I have always regarded as one of the fundamental shifts from classical physics to modern physics to the shift of emphasis from seeing a system described by forces, mass and velocity to seeing a system described by the conservation of momentum&energy (the concepts of mass&force receding into insignificance from the fundamental point of view), along with various requirements of symmetry/invariance.
It is a subtle shift, and it is easy to superimpose a modern view on the old-fashioned classical view.
However, if one does so, then we run the risk of not understanding what classical physical actually concerned itself with, nor how its perspective was internally consistent, but still obscured certain features that the perspective of modern physics handles better.
Take the case of the "principle of Galilean invariance":
I must confess that I haven't found this requirement stated in any pre-Einstein physicist.
Rather, to them F=ma was the fundamental law empirically verified to hold for material systems (systems that consisted of the same stuff over time).
Also, it was empirically verified that a system only could lose mass if some part left the system (mass conservation law, which I believe is the oldest conservation law)
From F=ma, it is fairly trivial to DEDUCE that there exists some sets of "equivalent observers", namely those that move with constant velocity to each other. For these groups, the force F acting on the object will be observed to be the same, since the accelerations are the same, due to the observed kinematic Galilean law that velocities are additive.
If we call one set of such observers the "true" observers, who deduce the ACTUAL forces on the object, then the other sets observe additional pseudo-forces, due to their acceleration relative to the set of "true" observers.
But at no point is this equivalent to state that classical physics REQUIRED the laws of mechanics to be Galilean invariant, they OBSERVED, or DEDUCED that they were. Nor, indeed did the idea of "absolute state of rest" lose its meaning, it was just that one couldn't deduce an absolute state of rest with the laws of mechanics!
This means that when the phenomena of electro-magnetic forces began to be studied, there was NO CONCEPTUAL CONFLICT with previous physics, rather what one discovered was that since the laws of electro-magnetism were not Galilean invariant, it followed that the state of absolute rest could in principle be deduced/observed by the study of electro-magnetic phenomena.
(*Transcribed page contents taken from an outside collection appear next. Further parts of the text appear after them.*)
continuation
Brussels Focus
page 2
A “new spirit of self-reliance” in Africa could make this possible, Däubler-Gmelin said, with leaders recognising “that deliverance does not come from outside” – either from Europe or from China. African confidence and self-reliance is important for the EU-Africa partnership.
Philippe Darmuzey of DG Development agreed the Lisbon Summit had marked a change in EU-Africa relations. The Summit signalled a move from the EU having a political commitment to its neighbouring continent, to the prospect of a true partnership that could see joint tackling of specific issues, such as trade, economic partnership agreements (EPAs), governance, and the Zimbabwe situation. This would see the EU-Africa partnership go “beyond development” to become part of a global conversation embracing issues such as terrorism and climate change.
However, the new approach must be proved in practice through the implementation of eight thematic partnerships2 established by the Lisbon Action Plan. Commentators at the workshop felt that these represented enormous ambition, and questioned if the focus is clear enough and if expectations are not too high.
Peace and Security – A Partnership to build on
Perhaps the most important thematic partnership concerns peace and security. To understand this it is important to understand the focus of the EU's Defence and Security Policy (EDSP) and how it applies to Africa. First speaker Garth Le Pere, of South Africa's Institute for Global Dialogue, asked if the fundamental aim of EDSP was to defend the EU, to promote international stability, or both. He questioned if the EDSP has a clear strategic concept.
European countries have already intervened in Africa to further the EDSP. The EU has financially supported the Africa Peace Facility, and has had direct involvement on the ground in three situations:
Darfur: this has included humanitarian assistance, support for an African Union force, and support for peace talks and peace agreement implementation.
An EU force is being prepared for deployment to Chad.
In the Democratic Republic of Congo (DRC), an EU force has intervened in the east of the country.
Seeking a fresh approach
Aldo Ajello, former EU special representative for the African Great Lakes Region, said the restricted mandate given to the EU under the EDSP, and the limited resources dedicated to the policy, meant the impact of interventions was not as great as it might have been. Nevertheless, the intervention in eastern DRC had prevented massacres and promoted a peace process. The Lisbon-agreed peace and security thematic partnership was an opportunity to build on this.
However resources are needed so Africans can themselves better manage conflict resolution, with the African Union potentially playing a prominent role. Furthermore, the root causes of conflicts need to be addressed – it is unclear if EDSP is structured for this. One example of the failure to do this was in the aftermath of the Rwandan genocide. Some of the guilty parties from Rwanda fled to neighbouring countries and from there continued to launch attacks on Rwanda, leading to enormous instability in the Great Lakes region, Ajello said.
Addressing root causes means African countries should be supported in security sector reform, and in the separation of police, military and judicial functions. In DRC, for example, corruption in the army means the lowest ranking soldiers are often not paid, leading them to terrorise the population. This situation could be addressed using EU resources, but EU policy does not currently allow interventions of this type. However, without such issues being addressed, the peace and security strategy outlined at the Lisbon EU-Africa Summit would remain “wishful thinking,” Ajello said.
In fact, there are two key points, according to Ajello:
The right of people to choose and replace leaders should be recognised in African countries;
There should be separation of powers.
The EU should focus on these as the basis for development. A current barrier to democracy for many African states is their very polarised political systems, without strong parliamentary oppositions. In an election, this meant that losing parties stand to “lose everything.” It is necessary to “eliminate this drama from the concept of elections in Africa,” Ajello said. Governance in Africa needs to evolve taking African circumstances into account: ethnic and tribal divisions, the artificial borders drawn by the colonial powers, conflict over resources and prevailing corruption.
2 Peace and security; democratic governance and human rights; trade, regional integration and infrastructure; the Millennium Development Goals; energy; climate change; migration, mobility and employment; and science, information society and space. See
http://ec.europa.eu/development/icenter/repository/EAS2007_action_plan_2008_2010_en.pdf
Maxwell's laws were assumed to be valid for the absolute rest frame, and hence another observer's absolute velocity could in principle be deduced from HIS observed laws of electro-magnetism under the assumption that all velocities would, indeed, follow the Galilean empirical law of velocity addition.
This perspective is internally consistent, even though we now know that several of the assumptions are wrong.
However, as I hope I have shown, it wasn't because physicists previously were dumb that they didn't question their assumptions when the non-Galilean electromagnetic phenomena appeared; it was simply accommodated easily into their system of thought as some rather weird forces.
However, with the Michelson-Morley experiment came, one of the basic observational laws hitherto known failed, that of velocity addition, then something seriously wrong were understood to be the case.
However, Einstein's revolutionary thoughts, for example his fairly unique requirements of invariance, are by no means the only, or most obvious way to try and find resolutions to the problems at hand.
Others were tried out, most of them forgotten because at one point or another, they failed.